Mais tarde pouco antes da minha partida para a Europa, em setembro de 1963, Edu Lôbo conheceu o cineasta Rui Guerra, com quem eu, desde 1960 me ligara de amizade depois de uma tentativa (fracassada) que fizemos de arrancar um filme do romance “Riacho Doce”, de meu querido e saudoso amigo José Lins do Rêgo. Rui é um homem superinteligente, talvez até por demais inteligente, e com uma grande (e em alguns pontos para mim errada) sensibilidade para a música. Um místico da terra, se podemos dizer assim, Rui animou-se com as primeiras tentativas de Edu Lôbo de “desatomisar” o samba moderno, injetando-lhe um pouco de afro, um pouco de gleba e um pouco de clássico. A terrível influência de Tom provocava as primeiras reações: reações naturais, porque melhor do que Tom ninguém podia mesmo ser. Tratava-se, para os novos, de libertar-se da fatal poesia que transpirava da música de Antônio Carlos Jobim: ou estariam êles fritos. E Edu reagiu. Se os resultados que apre-senta são alguns, animadores, outros deixam muito a desejar. Não me pare-ce que o afro seja um elemento espontâneo na música de Edu Lôbo, nem a terra, como na música de Baden. O clássico, sim Edu já parte para a mú-sica como um jovem clássico: uma pro-fundidade temática, uma altitude de conceituação musical realmente raras num rapaz de 21 anos. Seus “motivos” soam às vêzes como os de um jovem Beethoven. Há uma espécie de “religiosidade” em sua estruturas. Talvez – é difícil dizer ainda – seja êsse o seu caminho. Os seus sambas “de terra” podem constituir uma experiência interessante, mas não me parecem o melhor que tenha a dar. Mas mesmo dentro dessa linha já nos tem êle apresentado, com letras de Rui Guerra, sambas de grande qualidade, como “Canção da Terra”, gravado por Nara em seu primeiro LP, e “Reza”, que faz parte de sua nova “bolacha” neste momento em gravação. “A Música de Edu Lôbo por Edu Lôbo”.

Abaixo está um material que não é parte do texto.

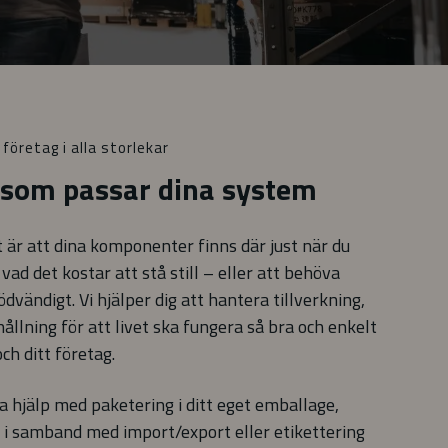
 företag i alla storlekar
 som passar dina system
et är att dina komponenter finns där just när du
vad det kostar att stå still – eller att behöva
dvändigt. Vi hjälper dig att hantera tillverkning,
ållning för att livet ska fungera så bra och enkelt
ch ditt företag.
a hjälp med paketering i ditt eget emballage,
i samband med import/export eller etikettering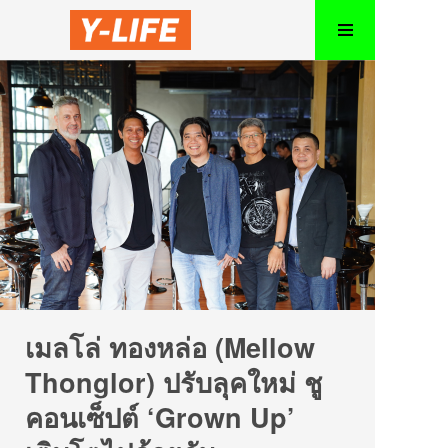
เมลโล่ ทองหล่อ (Mellow
Thonglor) ปรับลุคใหม่ ชู
คอนเซ็ปต์ ‘Grown Up’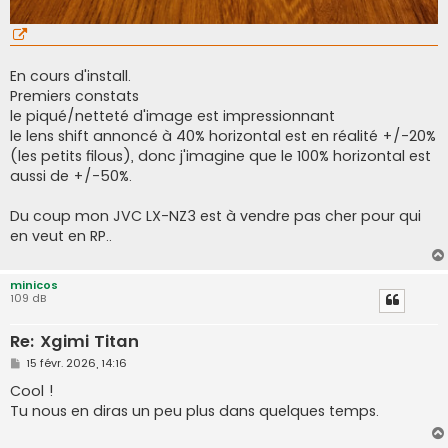
En cours d'install.
Premiers constats
le piqué/netteté d'image est impressionnant
le lens shift annoncé à 40% horizontal est en réalité +/-20%
(les petits filous), donc j'imagine que le 100% horizontal est
aussi de +/-50%.
Du coup mon JVC LX-NZ3 est à vendre pas cher pour qui
en veut en RP..
minicos
109 dB
Re: Xgimi Titan
M
15 févr. 2026, 14:16
e
s
Cool !
s
Tu nous en diras un peu plus dans quelques temps.
a
g
e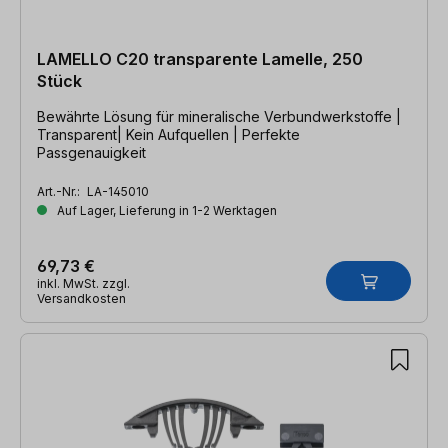
LAMELLO C20 transparente Lamelle, 250
Stück
Bewährte Lösung für mineralische Verbundwerkstoffe |
Transparent| Kein Aufquellen | Perfekte
Passgenauigkeit
Art.-Nr.:
LA-145010
Auf Lager, Lieferung in 1-2 Werktagen
69,73 €
inkl. MwSt. zzgl.
Versandkosten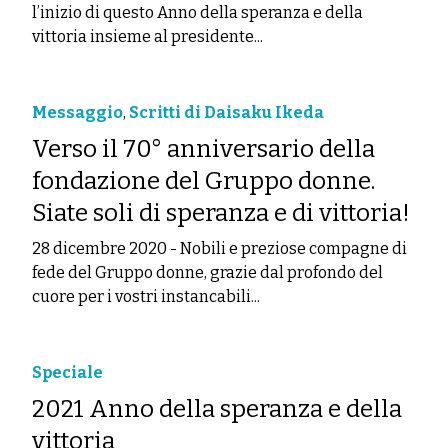
l’inizio di questo Anno della speranza e della
vittoria insieme al presidente...
Messaggio
,
Scritti di Daisaku Ikeda
Verso il 70° anniversario della
fondazione del Gruppo donne.
Siate soli di speranza e di vittoria!
28 dicembre 2020
-
Nobili e preziose compagne di
fede del Gruppo donne, grazie dal profondo del
cuore per i vostri instancabili...
Speciale
2021 Anno della speranza e della
vittoria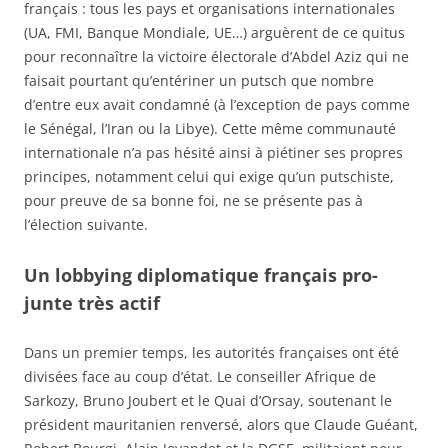
français : tous les pays et organisations internationales
(UA, FMI, Banque Mondiale, UE…) arguèrent de ce quitus
pour reconnaître la victoire électorale d’Abdel Aziz qui ne
faisait pourtant qu’entériner un putsch que nombre
d’entre eux avait condamné (à l’exception de pays comme
le Sénégal, l’Iran ou la Libye). Cette même communauté
internationale n’a pas hésité ainsi à piétiner ses propres
principes, notamment celui qui exige qu’un putschiste,
pour preuve de sa bonne foi, ne se présente pas à
l’élection suivante.
Un lobbying diplomatique français pro-
junte très actif
Dans un premier temps, les autorités françaises ont été
divisées face au coup d’état. Le conseiller Afrique de
Sarkozy, Bruno Joubert et le Quai d’Orsay, soutenant le
président mauritanien renversé, alors que Claude Guéant,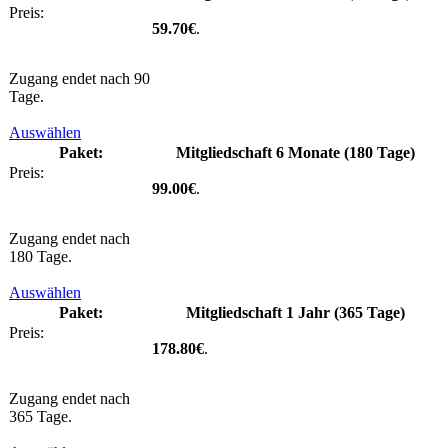
59.70€
.
Zugang endet nach 90
Tage.
Auswählen
Mitgliedschaft 6 Monate (180 Tage)
99.00€
.
Zugang endet nach
180 Tage.
Auswählen
Mitgliedschaft 1 Jahr (365 Tage)
178.80€
.
Zugang endet nach
365 Tage.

Edu está, atualmente estudando piano com Wilma Graça e pensando seriamente numa bôlsa de estudos para algum lugar onde possa desenvolver seus conhecimentos de música. Nada mais justo. Eu vejo seu caminho brilhante, pois talento não lhe falta. Acho só que êle precisa sacudir um pouco a maquilagem de terra que Rui lhe passou em cima, porque êste sim! – êste é um cineasta danado de bom!